In order to produce real-time analytics and reduce time to insight for a variety of use cases, Druid's design incorporates concepts from data warehouses, time-series databases, and search systems.
It has a microservice-based distributed architecture that is designed to be cloud-ready and comprises several types of services such as: Coordinator service that manages data availability on the cluster, Overlord service that controls the assignment of data ingestion workloads, Broker service that handles queries from external clients and MiddleManager services that ingest data.
The image below shows the architecture of Apache Druid:
During the ingestion phase, Druid reads the data from the source system and stores it in data files called segments. In general, segment files contain a few million rows each. Every segment file is partitioned by time and organized in a columnar structure stored separately to decrease query latency by scanning only those columns actually needed for a query.
Druid supports both streaming and batch ingestion. It connects to a source of raw data, typically a message bus such as Apache Kafka (for streaming data loads), or a distributed file system, such as HDFS or cloud-based storage like Amazon S3 and Azure Blob Storage (for batch data loads), and can convert raw data to a more read-optimized format (segment) in a process called "indexing" Apache Druid can ingest denormalized data in JSON, CSV, Parquet, Avro and other custom formats.

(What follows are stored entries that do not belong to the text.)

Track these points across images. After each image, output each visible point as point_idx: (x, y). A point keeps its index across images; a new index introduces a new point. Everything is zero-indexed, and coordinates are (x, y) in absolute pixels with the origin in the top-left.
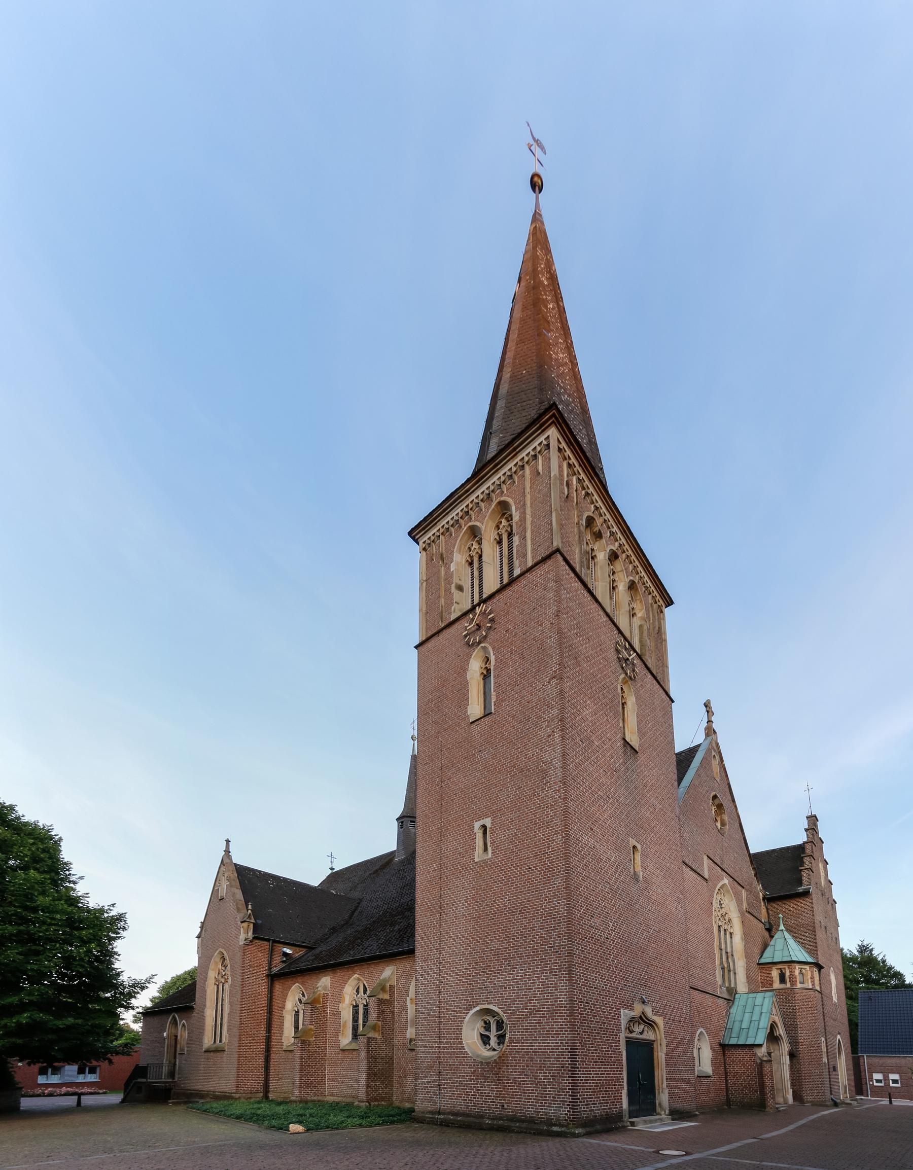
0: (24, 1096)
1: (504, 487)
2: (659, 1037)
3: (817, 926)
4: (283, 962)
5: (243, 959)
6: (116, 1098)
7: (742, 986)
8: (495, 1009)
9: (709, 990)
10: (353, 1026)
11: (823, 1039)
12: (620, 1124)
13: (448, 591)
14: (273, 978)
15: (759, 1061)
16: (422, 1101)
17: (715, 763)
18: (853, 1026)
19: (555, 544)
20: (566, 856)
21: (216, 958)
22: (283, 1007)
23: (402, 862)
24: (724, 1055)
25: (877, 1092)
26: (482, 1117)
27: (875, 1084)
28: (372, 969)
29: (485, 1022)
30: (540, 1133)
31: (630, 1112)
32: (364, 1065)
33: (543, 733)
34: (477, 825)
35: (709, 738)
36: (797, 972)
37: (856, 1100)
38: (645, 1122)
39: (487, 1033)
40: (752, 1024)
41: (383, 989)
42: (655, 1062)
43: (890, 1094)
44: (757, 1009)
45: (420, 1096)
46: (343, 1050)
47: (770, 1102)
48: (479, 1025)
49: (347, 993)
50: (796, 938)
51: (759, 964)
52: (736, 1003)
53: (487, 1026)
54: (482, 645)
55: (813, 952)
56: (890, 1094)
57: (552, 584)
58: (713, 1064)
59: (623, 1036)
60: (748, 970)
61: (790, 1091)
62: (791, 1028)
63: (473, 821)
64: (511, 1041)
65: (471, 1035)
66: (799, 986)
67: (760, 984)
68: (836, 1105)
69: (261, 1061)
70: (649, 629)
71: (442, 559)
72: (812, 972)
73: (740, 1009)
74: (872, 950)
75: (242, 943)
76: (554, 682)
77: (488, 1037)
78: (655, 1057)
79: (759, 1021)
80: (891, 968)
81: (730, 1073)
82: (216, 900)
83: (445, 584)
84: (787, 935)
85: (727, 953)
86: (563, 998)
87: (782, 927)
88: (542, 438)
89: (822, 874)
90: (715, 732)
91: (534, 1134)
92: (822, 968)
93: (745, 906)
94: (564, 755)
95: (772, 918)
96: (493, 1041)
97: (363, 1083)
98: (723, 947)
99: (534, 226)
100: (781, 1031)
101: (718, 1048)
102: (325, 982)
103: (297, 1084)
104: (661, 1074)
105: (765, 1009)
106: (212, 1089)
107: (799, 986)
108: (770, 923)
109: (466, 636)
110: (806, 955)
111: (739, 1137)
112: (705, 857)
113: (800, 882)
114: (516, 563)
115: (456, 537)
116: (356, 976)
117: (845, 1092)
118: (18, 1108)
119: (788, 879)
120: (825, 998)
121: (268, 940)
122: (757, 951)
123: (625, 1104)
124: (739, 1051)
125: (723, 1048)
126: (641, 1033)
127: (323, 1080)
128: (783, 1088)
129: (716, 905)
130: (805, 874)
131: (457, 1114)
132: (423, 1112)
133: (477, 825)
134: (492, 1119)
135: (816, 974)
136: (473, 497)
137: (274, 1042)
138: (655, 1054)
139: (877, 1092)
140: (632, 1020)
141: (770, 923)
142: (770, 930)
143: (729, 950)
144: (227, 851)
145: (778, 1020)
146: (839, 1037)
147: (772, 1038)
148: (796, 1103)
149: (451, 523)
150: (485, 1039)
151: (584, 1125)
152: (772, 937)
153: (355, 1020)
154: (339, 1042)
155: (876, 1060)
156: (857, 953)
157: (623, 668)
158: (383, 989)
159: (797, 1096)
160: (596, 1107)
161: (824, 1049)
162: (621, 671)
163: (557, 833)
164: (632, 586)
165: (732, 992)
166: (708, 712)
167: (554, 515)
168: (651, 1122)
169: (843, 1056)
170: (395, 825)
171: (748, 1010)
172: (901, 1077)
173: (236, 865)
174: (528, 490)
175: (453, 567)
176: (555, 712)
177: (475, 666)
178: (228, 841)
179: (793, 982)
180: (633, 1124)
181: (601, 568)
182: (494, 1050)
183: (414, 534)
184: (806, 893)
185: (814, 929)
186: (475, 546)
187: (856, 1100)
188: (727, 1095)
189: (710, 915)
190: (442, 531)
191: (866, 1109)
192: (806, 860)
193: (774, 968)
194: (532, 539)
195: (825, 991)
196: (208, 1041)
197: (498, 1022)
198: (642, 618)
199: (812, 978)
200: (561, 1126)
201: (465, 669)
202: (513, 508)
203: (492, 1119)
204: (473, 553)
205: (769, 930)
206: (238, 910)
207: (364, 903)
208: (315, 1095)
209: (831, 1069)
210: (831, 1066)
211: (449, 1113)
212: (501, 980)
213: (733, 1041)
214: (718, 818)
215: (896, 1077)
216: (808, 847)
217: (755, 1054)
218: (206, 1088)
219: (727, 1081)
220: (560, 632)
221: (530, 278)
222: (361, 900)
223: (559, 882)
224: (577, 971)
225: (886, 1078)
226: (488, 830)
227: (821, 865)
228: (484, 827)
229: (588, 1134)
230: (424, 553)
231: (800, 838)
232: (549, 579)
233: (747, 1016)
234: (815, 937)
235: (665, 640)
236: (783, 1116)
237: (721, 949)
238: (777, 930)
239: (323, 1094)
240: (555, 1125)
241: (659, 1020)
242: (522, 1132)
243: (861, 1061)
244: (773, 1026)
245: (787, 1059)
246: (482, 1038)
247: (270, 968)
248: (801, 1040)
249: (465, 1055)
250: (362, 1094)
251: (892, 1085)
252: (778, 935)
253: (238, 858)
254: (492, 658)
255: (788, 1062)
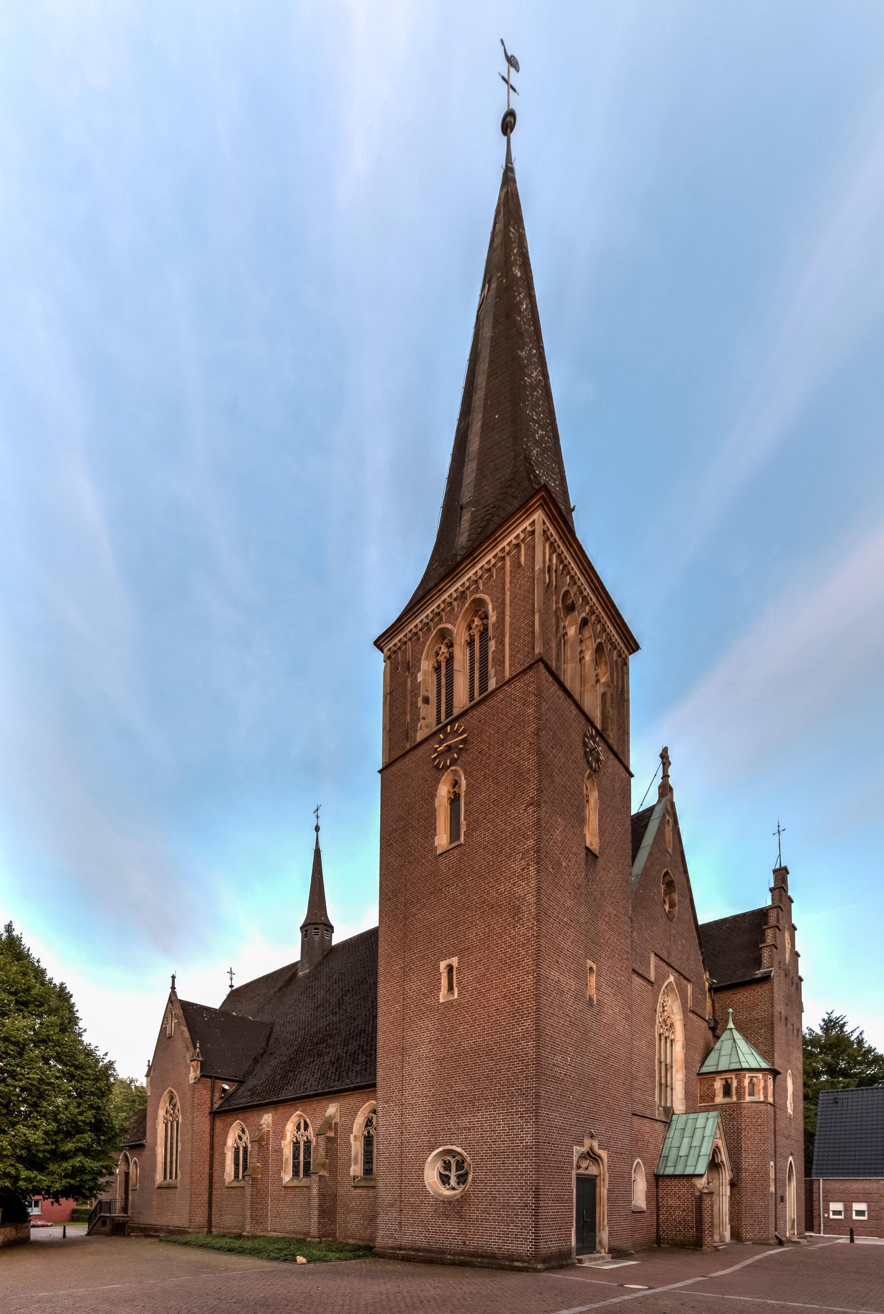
0: (34, 1226)
1: (481, 582)
2: (602, 1171)
3: (776, 1019)
4: (221, 1098)
5: (193, 1097)
6: (78, 1231)
7: (679, 1105)
8: (459, 1149)
9: (648, 1113)
10: (294, 1163)
11: (772, 1163)
12: (570, 1261)
13: (414, 705)
14: (215, 1114)
15: (697, 1194)
16: (383, 1237)
17: (668, 829)
18: (809, 1137)
19: (537, 651)
20: (537, 997)
21: (165, 1097)
22: (225, 1144)
23: (307, 976)
24: (657, 1187)
25: (833, 1227)
26: (443, 1253)
27: (832, 1217)
28: (314, 1106)
29: (445, 1162)
30: (502, 1268)
31: (577, 1249)
32: (315, 1202)
33: (516, 866)
34: (443, 965)
35: (664, 800)
36: (746, 1082)
37: (805, 1237)
38: (590, 1260)
39: (447, 1173)
40: (692, 1151)
41: (330, 1127)
42: (598, 1198)
43: (852, 1230)
44: (698, 1133)
45: (381, 1233)
46: (286, 1187)
47: (707, 1240)
48: (439, 1164)
49: (289, 1130)
50: (747, 1038)
51: (699, 1074)
52: (673, 1126)
53: (447, 1166)
54: (453, 768)
55: (767, 1054)
56: (852, 1230)
57: (532, 698)
58: (648, 1198)
59: (574, 1172)
60: (687, 1083)
61: (728, 1227)
62: (735, 1151)
63: (438, 960)
64: (474, 1181)
65: (431, 1175)
66: (748, 1098)
67: (699, 1100)
68: (781, 1243)
69: (206, 1198)
70: (612, 695)
71: (408, 668)
72: (765, 1081)
73: (678, 1132)
74: (843, 1025)
75: (191, 1082)
76: (531, 809)
77: (448, 1177)
78: (598, 1193)
79: (700, 1147)
80: (870, 1050)
81: (663, 1206)
82: (164, 1040)
83: (412, 697)
84: (737, 1035)
85: (666, 1065)
86: (529, 1140)
87: (731, 1025)
88: (526, 524)
89: (788, 946)
90: (671, 789)
91: (496, 1268)
92: (779, 1073)
93: (690, 1004)
94: (539, 889)
95: (718, 1013)
96: (453, 1181)
97: (315, 1220)
98: (663, 1059)
99: (505, 190)
100: (724, 1157)
101: (653, 1181)
102: (267, 1119)
103: (248, 1220)
104: (603, 1210)
105: (708, 1132)
106: (166, 1224)
107: (748, 1098)
108: (715, 1020)
109: (435, 758)
110: (759, 1059)
111: (683, 1279)
112: (652, 956)
113: (758, 963)
114: (492, 672)
115: (425, 642)
116: (298, 1112)
117: (793, 1228)
118: (28, 1237)
119: (746, 959)
120: (778, 1112)
121: (210, 1077)
122: (698, 1058)
123: (573, 1243)
124: (675, 1182)
125: (657, 1180)
126: (587, 1169)
127: (266, 1216)
128: (721, 1223)
129: (659, 1009)
130: (766, 953)
131: (417, 1250)
132: (384, 1248)
133: (443, 965)
134: (454, 1255)
135: (770, 1082)
136: (445, 596)
137: (215, 1179)
138: (598, 1189)
139: (833, 1227)
140: (583, 1157)
141: (715, 1020)
142: (716, 1029)
143: (668, 1062)
144: (173, 988)
145: (720, 1143)
146: (791, 1158)
147: (714, 1165)
148: (734, 1241)
149: (420, 626)
150: (444, 1179)
151: (544, 1261)
152: (717, 1037)
153: (296, 1156)
154: (281, 1179)
155: (835, 1185)
156: (820, 1032)
157: (588, 762)
158: (330, 1127)
159: (736, 1235)
160: (550, 1245)
161: (772, 1176)
162: (586, 766)
163: (528, 973)
164: (599, 649)
165: (669, 1112)
166: (664, 764)
167: (537, 617)
168: (595, 1259)
169: (794, 1183)
170: (299, 935)
171: (688, 1133)
172: (869, 1207)
173: (180, 1001)
174: (508, 586)
175: (420, 678)
176: (531, 843)
177: (443, 791)
178: (173, 977)
179: (740, 1095)
180: (580, 1261)
181: (571, 646)
182: (454, 1189)
183: (379, 643)
184: (766, 978)
185: (772, 1024)
186: (444, 649)
187: (805, 1237)
188: (658, 1232)
189: (653, 1026)
190: (409, 635)
191: (820, 1248)
192: (769, 933)
193: (718, 1078)
194: (511, 644)
195: (779, 1102)
196: (159, 1178)
197: (458, 1161)
198: (607, 684)
199: (765, 1088)
200: (523, 1261)
201: (432, 795)
202: (490, 607)
203: (454, 1255)
204: (441, 658)
205: (713, 1029)
206: (188, 1049)
207: (277, 1029)
208: (262, 1231)
209: (779, 1199)
210: (779, 1196)
211: (410, 1249)
212: (465, 1122)
213: (669, 1171)
214: (667, 899)
215: (862, 1207)
216: (773, 914)
217: (693, 1186)
218: (159, 1223)
219: (658, 1216)
220: (540, 753)
221: (502, 276)
222: (272, 1025)
223: (528, 1023)
224: (543, 1112)
225: (848, 1209)
226: (455, 970)
227: (787, 935)
228: (450, 968)
229: (547, 1270)
230: (388, 662)
231: (766, 901)
232: (529, 692)
233: (686, 1141)
234: (773, 1034)
235: (628, 700)
236: (723, 1256)
237: (660, 1062)
238: (725, 1029)
239: (266, 1230)
240: (517, 1261)
241: (603, 1154)
242: (484, 1267)
243: (815, 1186)
244: (716, 1151)
245: (727, 1190)
246: (441, 1178)
247: (212, 1105)
248: (744, 1165)
249: (427, 1195)
250: (314, 1230)
251: (855, 1217)
252: (726, 1035)
253: (181, 996)
254: (464, 782)
255: (728, 1193)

It is possible to query data in Druid data sources using Druid SQL. Druid translates SQL queries into its native query language.
Druid comes with a web console that may be used to load data, manage data sources and tasks, and control server status and segment information. Additionally, you can execute SQL and native Druid queries in the console.
The image below shows the web console of Druid:
For situations where real-time ingest, fast query performance and high uptime are crucial, Apache Druid is frequently employed.
As a result, Druid is commonly used as a backend for highly concurrent APIs that require quick aggregations or to power the GUIs of analytical apps. Druid works best with event-oriented data.
Typical application areas are: Clickstream analytics (web and mobile analytics), Risk/fraud analysis, Network telemetry analytics (network performance monitoring), Application performance metrics and Business intelligence / OLAP.
It is used by many big players like Airbnb, British Telecom, Cisco, eBay, Expedia, Netflix and Paypal and has more than 12k stars on Github.